En plus des données spirituelles, il faut prendre en compte la longue histoire de la lutte entre Hutus et Tutsis, débouchant sur les cinq semaines de folles tueries de 1994.

 

Pour les chrétiens, il y a le problème éthique : le Seigneur qui aime tous les hommes ne nous a-t-il pas commandé d’aimer nos ennemis, de faire du bien à ceux qui nous persécutent ? Le chrétien n’a donc pas le droit de s’impliquer dans des divisions et des querelles tribales. Cette conviction qu’il est obligatoire de placer l’obéissance à Christ au-dessus de l’obéissance aux partis, aux tribus, a rendu les chrétiens du Rwanda vulnérables à des attaques venant de deux directions différentes. Un envoyé du Service d’Entraide et de Liaison (le S.E.L.) raconte que « malgré la complexité de la situation, des chrétiens ont quelquefois accueilli dans leur maison, pour leur sauver la vie, des membres de l’autre tribu ; ce qui risquerait de leur coûter la vie si cela se savait… »

 

II y aurait certainement beaucoup d’histoires de courage et d’héroïsme à raconter. Dans la situation tragique actuelle de l’Après-guerre, il y a encore beaucoup de chrétiens au Rwanda. Beaucoup de missionnaires ont dû quitter le pays – et ceux qui restent travaillent souvent avec des organisations humanitaires. D’autres – tels Simon-Pierre Mugabo et Israël Havugimana de la Ligue pour la lecture de la Bible – ont perdu leur vie dans le conflit.

 

 

Que peut-on faire ?

 

Le n° 170 de La Bible dans le monde, publication de l’Alliance Biblique Française, nous apporte quelques réponses.

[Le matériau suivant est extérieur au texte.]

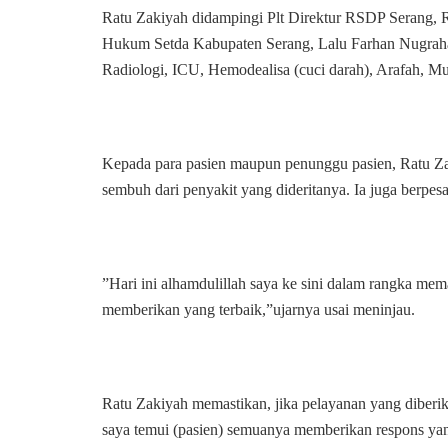
Ratu Zakiyah didampingi Plt Direktur RSDP Serang, 
Hukum Setda Kabupaten Serang, Lalu Farhan Nugraha
Radiologi, ICU, Hemodealisa (cuci darah), Arafah, Mus
Kepada para pasien maupun penunggu pasien, Ratu Zak
sembuh dari penyakit yang dideritanya. Ia juga berp
”Hari ini alhamdulillah saya ke sini dalam rangka me
memberikan yang terbaik,”ujarnya usai meninjau.
Ratu Zakiyah memastikan, jika pelayanan yang diberi
saya temui (pasien) semuanya memberikan respons yang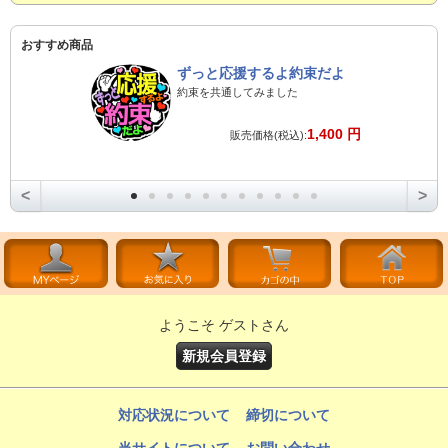
おすすめ商品
ずっと応援するよ約束だよ
約束を共通してみました
1,400 円
販売価格(税込):
<
>
ようこそ ゲストさん
新規会員登録
対応状況について
締切について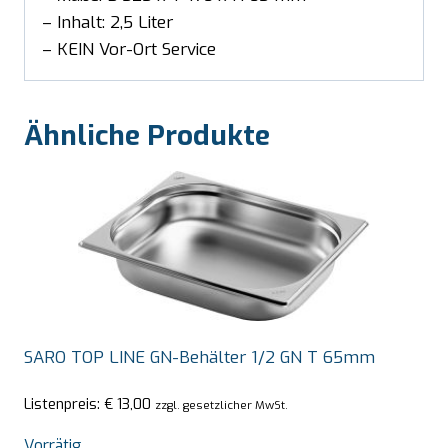
– Inhalt: 2,5 Liter
– KEIN Vor-Ort Service
Ähnliche Produkte
SARO TOP LINE GN-Behälter 1/2 GN T 65mm
Listenpreis:
€
13,00
zzgl. gesetzlicher MwSt.
Vorrätig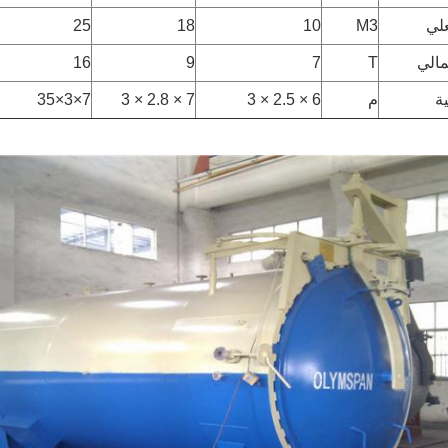
علي
M3
10
18
25
مالي
T
7
9
16
ية
م
6 × 2.5 × 3
7 × 2.8 × 3
7×3×35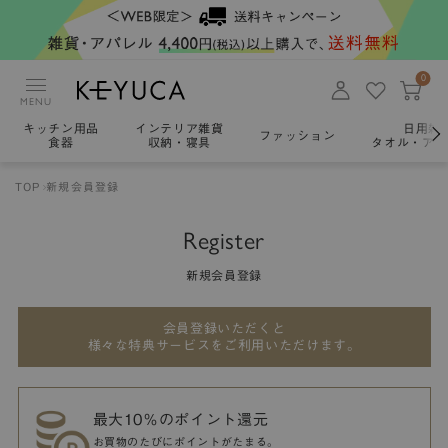
0
MENU
キッチン用品
インテリア雑貨
日用雑
ファッション
食器
収納・寝具
タオル・アロ
TOP
新規会員登録
Register
新規会員登録
会員登録いただくと
様々な特典サービスをご利用いただけます。
最大10％のポイント還元
お買物のたびにポイントがたまる。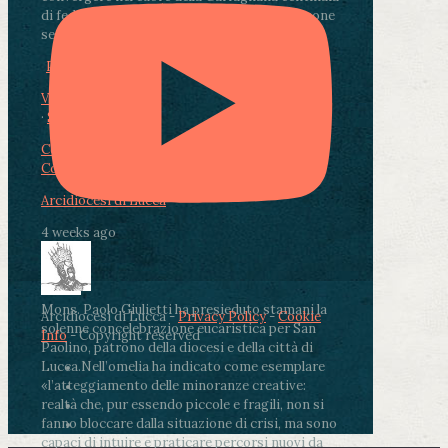
di fedeli, operatori sanitari, volontari e persone
segnate dalla malattia.
...
See More
See Less
Photo
View on Facebook
·
Share
Condividi su Facebook
Condividi su Twitter
Condividi su LinkedIn
Condividi via email
Arcidiocesi di Lucca
4 weeks ago
Mons. Paolo Giulietti ha presieduto stamani la
Arcidiocesi di Lucca -
Privacy Policy
-
Cookie
solenne concelebrazione eucaristica per San
Info
- Copyright reserved
Paolino, patrono della diocesi e della città di
Lucca.
Nell’omelia ha indicato come esemplare
«l’atteggiamento delle minoranze creative:
realtà che, pur essendo piccole e fragili, non si
fanno bloccare dalla situazione di crisi, ma sono
capaci di intuire e praticare percorsi nuovi da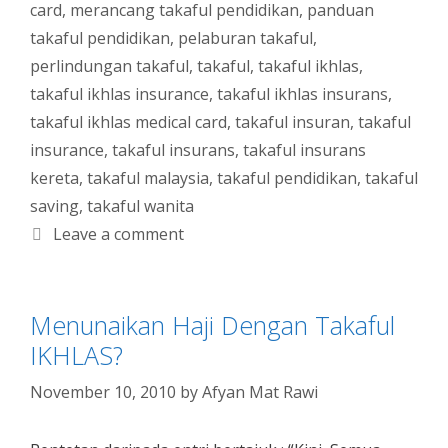
card
,
merancang takaful pendidikan
,
panduan
takaful pendidikan
,
pelaburan takaful
,
perlindungan takaful
,
takaful
,
takaful ikhlas
,
takaful ikhlas insurance
,
takaful ikhlas insurans
,
takaful ikhlas medical card
,
takaful insuran
,
takaful
insurance
,
takaful insurans
,
takaful insurans
kereta
,
takaful malaysia
,
takaful pendidikan
,
takaful
saving
,
takaful wanita
Leave a comment
Menunaikan Haji Dengan Takaful
IKHLAS?
November 10, 2010
by
Afyan Mat Rawi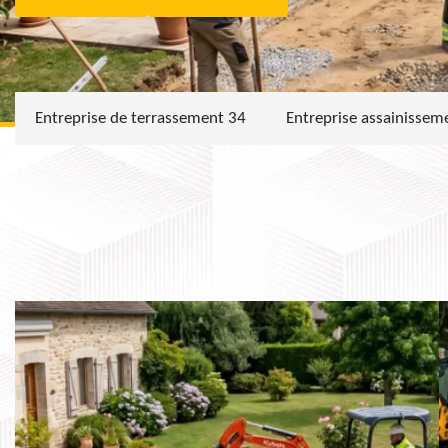
Entreprise de terrassement 34
Entreprise assainissem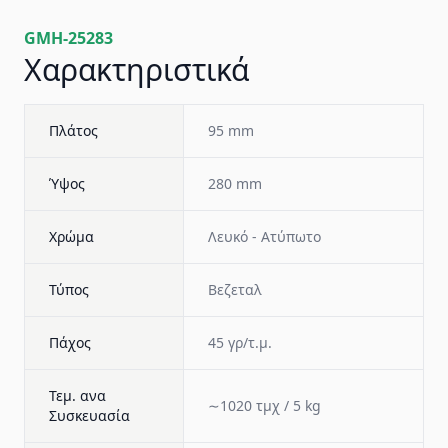
GMH-25283
Χαρακτηριστικά
Πλάτος
95 mm
Ύψος
280 mm
Χρώμα
Λευκό - Ατύπωτο
Τύπος
Βεζεταλ
Πάχος
45 γρ/τ.μ.
Τεμ. ανα
∼1020 τμχ / 5 kg
Συσκευασία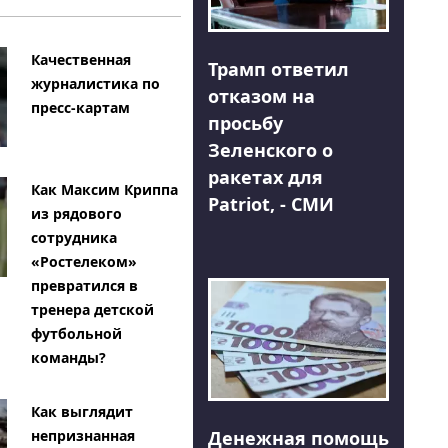
Качественная
Трамп ответил
журналистика по
отказом на
пресс-картам
просьбу
Зеленского о
ракетах для
Как Максим Криппа
Patriot, - СМИ
из рядового
сотрудника
«Ростелеком»
превратился в
тренера детской
футбольной
команды?
Как выглядит
Денежная помощь
непризнанная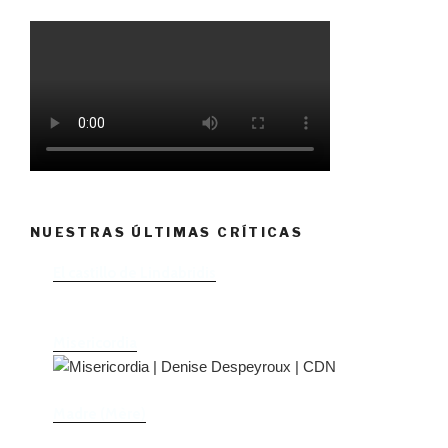
NUESTRAS ÚLTIMAS CRÍTICAS
El castillo de Lindabridis
Misericordia
Madre (Mère)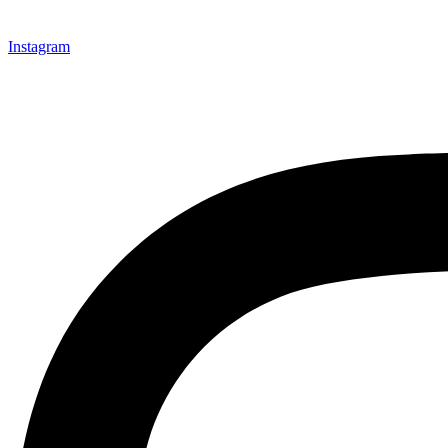
Instagram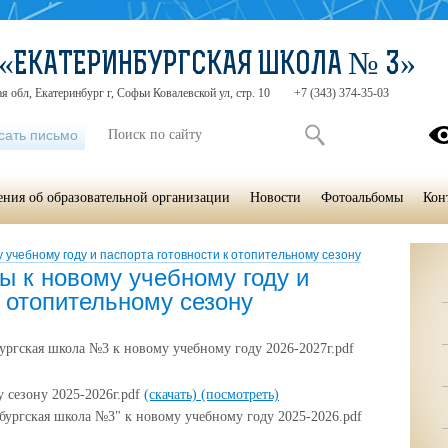
 «ЕКАТЕРИНБУРГСКАЯ ШКОЛА № 3»
я обл, Екатеринбург г, Софьи Ковалевской ул, стр. 10
+7 (343) 374-35-03
сать письмо
ения об образовательной организации
Новости
Фотоальбомы
Кон
 учебному году и паспорта готовности к отопительному сезону
ы к новому учебному году и
к отопительному сезону
ргская школа №3 к новому учебному году 2026-2027г.pdf
 сезону 2025-2026г.pdf
(скачать)
(посмотреть)
ургская школа №3" к новому учебному году 2025-2026.pdf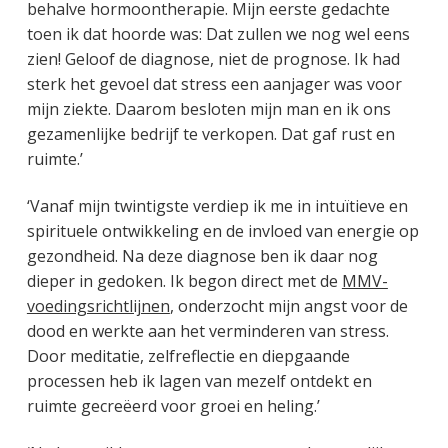
behalve hormoontherapie. Mijn eerste gedachte
toen ik dat hoorde was: Dat zullen we nog wel eens
zien! Geloof de diagnose, niet de prognose. Ik had
sterk het gevoel dat stress een aanjager was voor
mijn ziekte. Daarom besloten mijn man en ik ons
gezamenlijke bedrijf te verkopen. Dat gaf rust en
ruimte.’
‘Vanaf mijn twintigste verdiep ik me in intuïtieve en
spirituele ontwikkeling en de invloed van energie op
gezondheid. Na deze diagnose ben ik daar nog
dieper in gedoken. Ik begon direct met de
MMV-
voedingsrichtlijnen
, onderzocht mijn angst voor de
dood en werkte aan het verminderen van stress.
Door meditatie, zelfreflectie en diepgaande
processen heb ik lagen van mezelf ontdekt en
ruimte gecreëerd voor groei en heling.’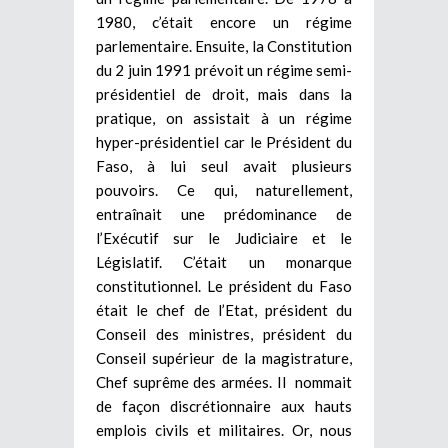
1980, c’était encore un régime
parlementaire. Ensuite, la Constitution
du 2 juin 1991 prévoit un régime semi-
présidentiel de droit, mais dans la
pratique, on assistait à un régime
hyper-présidentiel car le Président du
Faso, à lui seul avait plusieurs
pouvoirs. Ce qui, naturellement,
entraînait une prédominance de
l’Exécutif sur le Judiciaire et le
Législatif. C’était un monarque
constitutionnel. Le président du Faso
était le chef de l’Etat, président du
Conseil des ministres, président du
Conseil supérieur de la magistrature,
Chef suprême des armées. Il nommait
de façon discrétionnaire aux hauts
emplois civils et militaires. Or, nous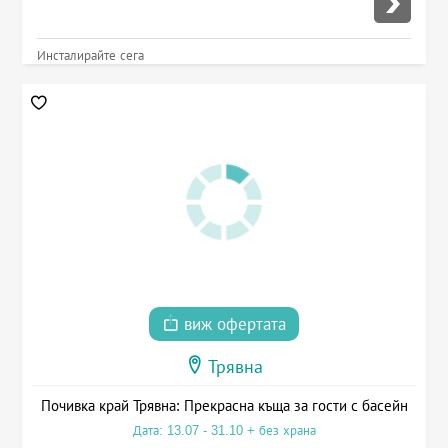
Инсталирайте сега
виж офертата
Трявна
Почивка край Трявна: Прекрасна къща за гости с басейн
Дата: 13.07 - 31.10 + без храна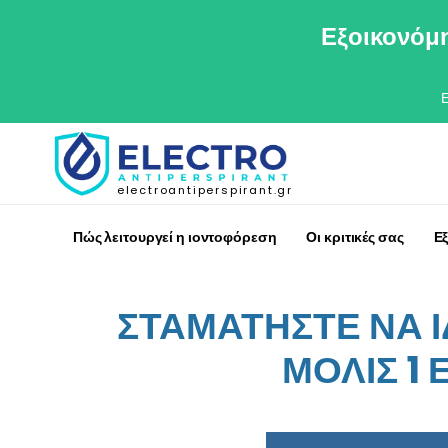
Εξοικονόμη
electroantiperspirant.gr
Πώς λειτουργεί η ιοντοφόρεση
Οι κριτικές σας
Ε
ΣΤΑΜΑΤΗΣΤΕ ΝΑ 
ΜΟΛΙΣ 1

L’Alliance Biblique Universelle a déjà imprimé et distribué 100 000 exemplaires des Psaumes dans les camps de réfugiés de Goma et de Bukaou au Zaïre, et de Benako et Rumase en Tanzanie – et elle a lancé début 1995 une opération visant à fournir un exemplaire de la Bible entière à chaque famille chrétienne. Et « avant tout, écrit Steven Downey dans son éditorial, les chrétiens doivent apporter leur contribution en fournissant de la nourriture et de l’aide médicale à ceux qui en ont besoin ».

 

Mais cela ne suffit pas ! « Les réfugiés, une fois le minimum vital assuré, continuent de demander la Bible. Pourquoi ? Parce que les privations matérielle ramènent à la surface les combats spirituels. » L’Alliance Biblique cherche, en réponse aux besoins, à récolter 2,6 millions de dollars au cours des trois prochaines années, pour fournir plus d’un million de Bibles au Rwanda.

 

Donner c’est bien – que ce soit pour la nourriture, pour les médicaments, pour les missionnaires – mais nous sommes appelés en premier lieu à prier. Dans les camps, les réfugiés ont de nombreuses heures libres pour prier, pour lire, pour méditer. Dieu n’a pas arrêté son œuvre en 1940, ou en 1994 ! Aujourd’hui encore il sauve, il parle, il transforme des vies. Prions – pour l’avenir du Rwanda, et pour le témoignage des chrétiens – un témoignage rendu dans des circonstances très difficiles. Nous savons que la demeure de Dieu est (encore) parmi les hommes.

 

E.B.


NOTE

 

1. : Rapport préparé sur la base de plusieurs articles parus dans la presse nationale, dans les publications de la Société Biblique et dans AWARE, revue évangélique de Grande-Bretagne.